Un 61enne denuncia discriminazione dopo una visita all’ospedale di Pescara: nel referto appare la dicitura “paziente omosex”.
Un referto medico che sembra uscito da un’altra epoca ha acceso le polemiche a Pescara. Enzo Speranzini Anelli, 61 anni, ha raccontato sui social la propria esperienza in ospedale, parlando di “umiliazione e discriminazione”. Durante una visita, la dottoressa che lo aveva in cura avrebbe compilato il certificato leggendo ad alta voce una frase destinata a pesare come un macigno: “specifico paziente omosex”.

Non solo parole, ma anche un documento ufficiale. Nel referto consegnato al paziente, la stessa espressione compare per iscritto. Ed è qui che nasce il problema: quel certificato dovrà essere esibito alle accettazioni per le terapie e resterà negli archivi sanitari. Ogni volta che il fascicolo sarà consultato, quella definizione ricomparirà.

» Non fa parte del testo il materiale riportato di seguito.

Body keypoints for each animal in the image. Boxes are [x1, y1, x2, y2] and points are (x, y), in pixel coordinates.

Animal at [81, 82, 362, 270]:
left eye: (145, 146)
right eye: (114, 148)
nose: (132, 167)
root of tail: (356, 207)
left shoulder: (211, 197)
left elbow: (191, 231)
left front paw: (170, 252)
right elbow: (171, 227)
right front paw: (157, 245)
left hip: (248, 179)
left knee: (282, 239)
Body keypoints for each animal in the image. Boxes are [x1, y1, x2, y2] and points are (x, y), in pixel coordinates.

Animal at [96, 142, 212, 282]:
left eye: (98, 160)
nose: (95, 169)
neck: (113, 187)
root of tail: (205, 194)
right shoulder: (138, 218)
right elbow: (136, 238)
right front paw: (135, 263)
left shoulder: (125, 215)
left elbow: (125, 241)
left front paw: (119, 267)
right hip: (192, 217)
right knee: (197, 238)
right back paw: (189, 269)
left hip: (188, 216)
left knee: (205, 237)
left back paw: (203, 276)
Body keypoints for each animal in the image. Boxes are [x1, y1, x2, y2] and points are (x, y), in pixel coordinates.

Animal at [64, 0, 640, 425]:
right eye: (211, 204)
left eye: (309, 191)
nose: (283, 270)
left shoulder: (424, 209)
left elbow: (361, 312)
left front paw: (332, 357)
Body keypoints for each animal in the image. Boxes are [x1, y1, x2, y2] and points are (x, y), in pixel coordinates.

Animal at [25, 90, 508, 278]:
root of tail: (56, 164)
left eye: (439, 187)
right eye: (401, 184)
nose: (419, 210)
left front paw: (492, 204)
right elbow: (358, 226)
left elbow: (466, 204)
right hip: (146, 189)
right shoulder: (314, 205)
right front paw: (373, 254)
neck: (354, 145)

Un dettaglio burocratico che, agli occhi dell’uomo, diventa un marchio permanente.
“Mai mi era accaduta una cosa simile – ha commentato Speranzini, come riportato da ansa.it – tanto meno da parte di un medico, che dovrebbe eccellere in tatto ed empatia”.

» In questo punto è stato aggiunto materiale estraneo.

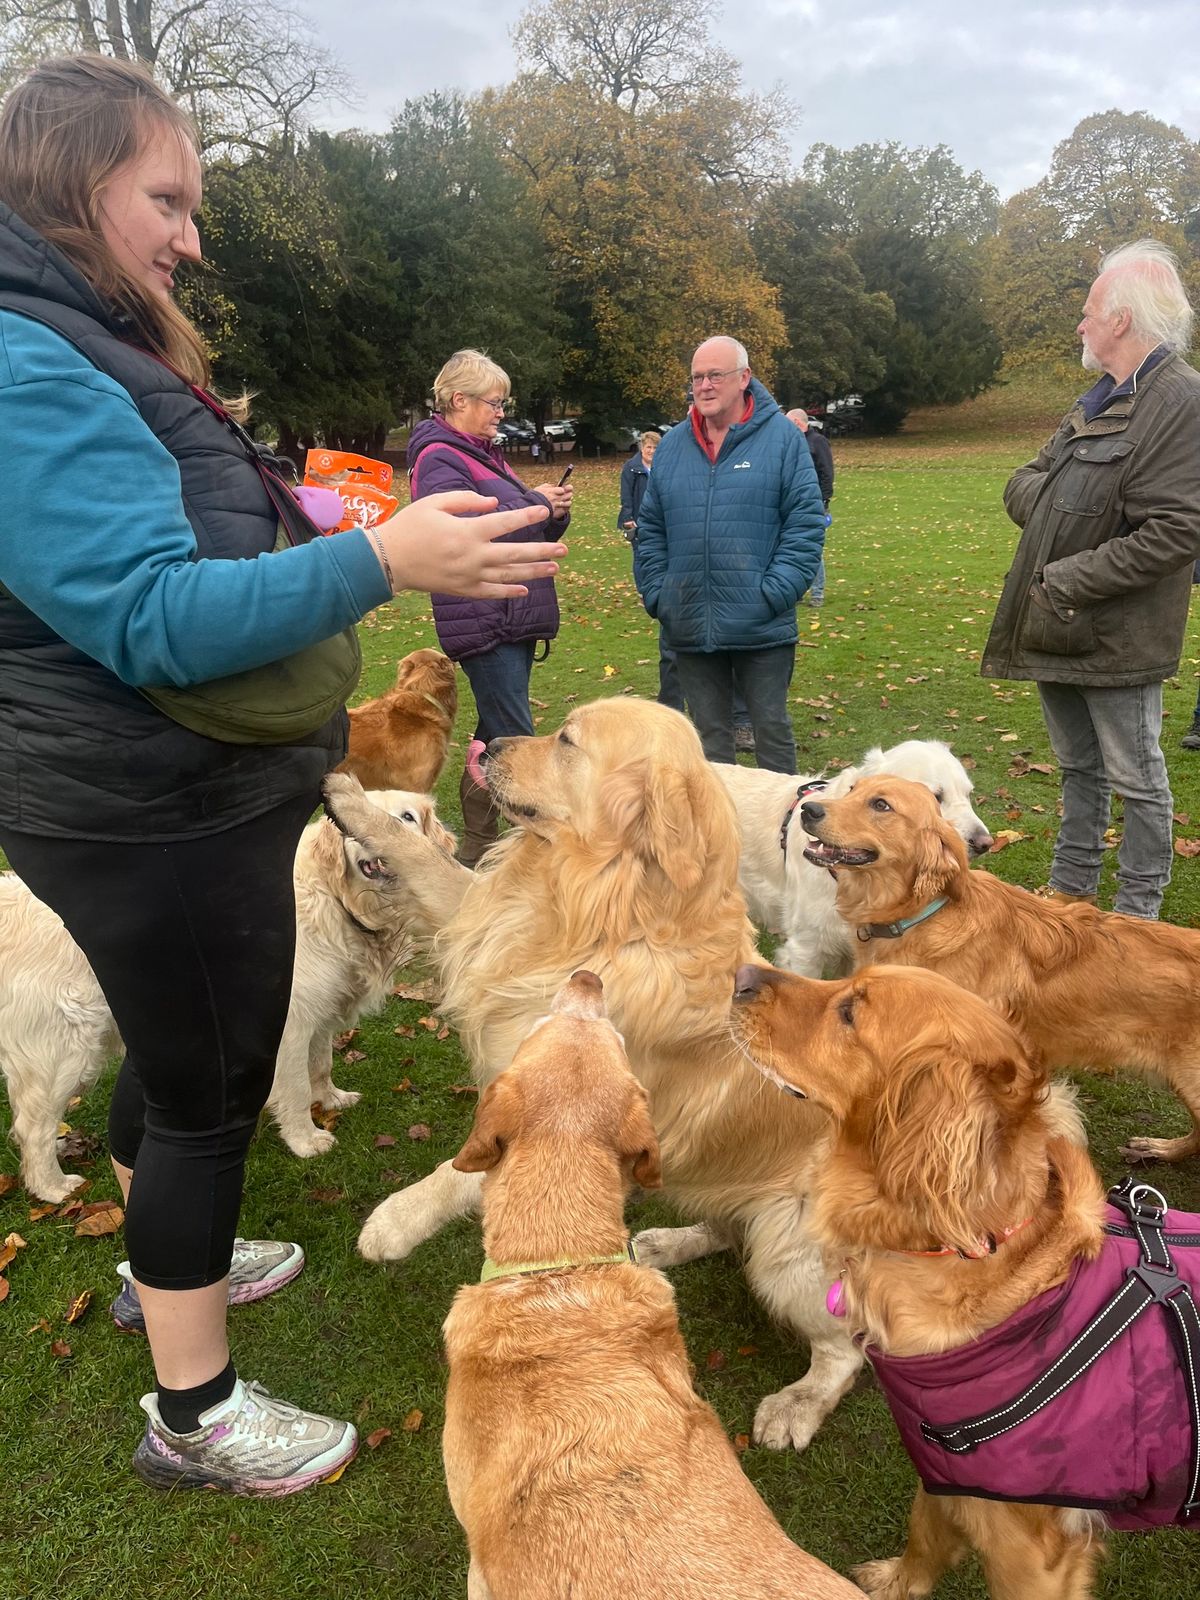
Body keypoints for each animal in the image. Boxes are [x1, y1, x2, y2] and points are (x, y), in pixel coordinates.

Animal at [0, 780, 454, 1196]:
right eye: (350, 820)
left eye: (407, 817)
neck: (337, 899)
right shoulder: (287, 1025)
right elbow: (295, 1087)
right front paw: (305, 1140)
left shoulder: (320, 1013)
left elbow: (321, 1064)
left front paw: (331, 1099)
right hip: (65, 1051)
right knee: (32, 1127)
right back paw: (53, 1187)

“Paziente omosex”: la versione della Asl
Dopo la denuncia pubblica, la Asl di Pescara ha replicato cercando di ridimensionare il caso. Secondo l’azienda sanitaria, non si tratta di un’etichetta offensiva, ma di un dato clinico rilevante. In una nota, l’ente ha spiegato che la notazione è stata inserita “per motivi epidemiologici”, utili a valutare correttamente il rischio di trasmissione di patologie sessualmente trasmesse e a stabilire eventuali profilassi, come la PrEP.
La Asl ha inoltre sottolineato che non c’è stata alcuna violazione della privacy: “Il consenso a tale annotazione è stato richiesto e ottenuto verbalmente, alla presenza di testimoni”. Nessuna informazione sarebbe stata comunicata a terzi, con il referto che rimarrebbe in possesso esclusivo dell’interessato.
Se dal punto di vista formale la Asl rivendica di aver agito nel rispetto delle regole, dal punto di vista umano il caso resta evidentemente spinoso. Perché la scelta delle parole non è mai neutra: leggere ad alta voce un dettaglio personale davanti ad altri, e metterlo nero su bianco in un documento, può essere percepito come una stigmatizzazione.
Il caso di Pescara mette in evidenza una frattura spesso sottovalutata: quella tra il linguaggio tecnico della sanità e la sensibilità di chi si trova dall’altra parte della scrivania. Per la Asl, “nessuna violazione”. Per il paziente, una ferita personale. La verità, probabilmente, sta nel mezzo – in questi tempi le parole sono più importanti più che ai tempi della famosa battuta di Nanni Moretti.